WHAT YOU WILL DO: Copy the passage on Phaeton starting with "Phaeton is optimized" and going on through "strings, Encoding issues).", and swap "Fuzzy matching" for "Approximate matching".

Phaeton is optimized for "Dirty Data" scenarios (String parsing, Regex filtering, Fuzzy matching).

**Test Environment:**
- **Dataset:** 1 Million Rows (Mixed dirty data: Typos, Currency strings, Encoding issues).
- **Hardware:** Entry Level Laptop.

**Result:**
| Metric | Phaeton |
| :---: | :---: |
| Speed | ~575,000 rows/sec |
| Memory Usage | ~50MB (Constant) |
| Strategy | Parallel Streaming |

<br>

> Note: Phaeton maintains low memory footprint even when processing multi-gigabyte files due to its zero-copy streaming architecture.

<br>

## 📚 API Reference

### Root Module <br>
| Method | Description 
| :---: | :---: | 
| `phaeton.probe(path)` | Detects encoding (e.g., Windows-1252) and delimiter automatically. |

### Pipeline Methods <br>
These methods are chainable.

#### Transformation & Cleaning

Methods focused on data sanitization and ETL logic.

| Method | Description |
| :--- | :--- |
| `.decode(encoding)` | Fixes file encoding (e.g., `latin-1` or `cp1252`). **Mandatory** as the first step if encoding is broken. |
| `.scrub(col, mode)` | Basic string cleaning. <br> **Modes:** `'trim'`, `'lower'`, `'upper'`, `'currency'`, `'html'`. |
| `.fuzzyalign(col, ref, threshold)` | Fixes typos using *Levenshtein distance* against a reference list. |
| `.reformat(col, to, from)` | Standardizes date formats to ISO-8601 or custom formats. |
| `.cast(col, type, clean)` | **Smart Cast.** Converts types (`int`/`float`/`bool`). <br> Set `clean=True` to strip non-numeric chars before casting. |

#### Structure & Security

Methods for column management and data privacy.

Records from a data collection

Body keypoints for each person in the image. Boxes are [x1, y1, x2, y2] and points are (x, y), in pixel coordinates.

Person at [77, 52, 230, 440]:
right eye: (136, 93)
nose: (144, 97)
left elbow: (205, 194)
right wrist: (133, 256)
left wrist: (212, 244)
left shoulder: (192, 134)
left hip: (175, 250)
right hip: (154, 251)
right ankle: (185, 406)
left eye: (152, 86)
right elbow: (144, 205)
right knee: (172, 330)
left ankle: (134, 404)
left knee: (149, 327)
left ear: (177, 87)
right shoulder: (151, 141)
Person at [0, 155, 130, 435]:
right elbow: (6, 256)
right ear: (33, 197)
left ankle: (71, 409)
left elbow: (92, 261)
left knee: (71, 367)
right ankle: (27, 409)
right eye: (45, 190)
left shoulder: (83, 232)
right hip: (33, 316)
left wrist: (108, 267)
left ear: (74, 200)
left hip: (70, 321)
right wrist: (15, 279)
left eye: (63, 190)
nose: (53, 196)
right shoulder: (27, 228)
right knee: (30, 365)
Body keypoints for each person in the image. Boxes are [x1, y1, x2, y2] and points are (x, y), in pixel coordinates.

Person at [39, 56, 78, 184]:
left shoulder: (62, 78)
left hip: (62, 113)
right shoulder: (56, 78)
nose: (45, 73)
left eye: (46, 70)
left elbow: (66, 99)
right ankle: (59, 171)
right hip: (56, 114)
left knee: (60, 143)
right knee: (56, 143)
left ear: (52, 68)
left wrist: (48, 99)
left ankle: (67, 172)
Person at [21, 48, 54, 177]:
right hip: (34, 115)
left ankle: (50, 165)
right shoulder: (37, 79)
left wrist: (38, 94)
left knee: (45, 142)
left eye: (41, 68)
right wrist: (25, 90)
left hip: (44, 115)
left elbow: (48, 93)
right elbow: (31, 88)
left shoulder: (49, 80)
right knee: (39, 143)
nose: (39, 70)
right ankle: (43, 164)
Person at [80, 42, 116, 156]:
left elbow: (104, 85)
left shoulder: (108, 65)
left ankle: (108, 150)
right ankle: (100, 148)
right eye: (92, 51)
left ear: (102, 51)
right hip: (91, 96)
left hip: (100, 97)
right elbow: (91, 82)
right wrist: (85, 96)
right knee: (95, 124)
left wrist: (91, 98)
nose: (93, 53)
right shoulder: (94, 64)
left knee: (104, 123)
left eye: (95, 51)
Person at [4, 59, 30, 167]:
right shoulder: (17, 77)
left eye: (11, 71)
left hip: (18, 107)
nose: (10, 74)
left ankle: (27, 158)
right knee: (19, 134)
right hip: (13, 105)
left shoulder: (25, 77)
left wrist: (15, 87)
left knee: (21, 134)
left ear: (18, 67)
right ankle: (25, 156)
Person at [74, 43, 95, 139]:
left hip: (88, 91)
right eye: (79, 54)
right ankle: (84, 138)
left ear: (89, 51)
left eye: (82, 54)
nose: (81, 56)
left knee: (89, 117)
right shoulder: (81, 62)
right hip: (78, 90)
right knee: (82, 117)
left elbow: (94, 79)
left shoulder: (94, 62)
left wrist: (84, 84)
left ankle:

SOLUTION:
Phaeton is optimized for "Dirty Data" scenarios (String parsing, Regex filtering, Approximate matching).

**Test Environment:**
- **Dataset:** 1 Million Rows (Mixed dirty data: Typos, Currency strings, Encoding issues).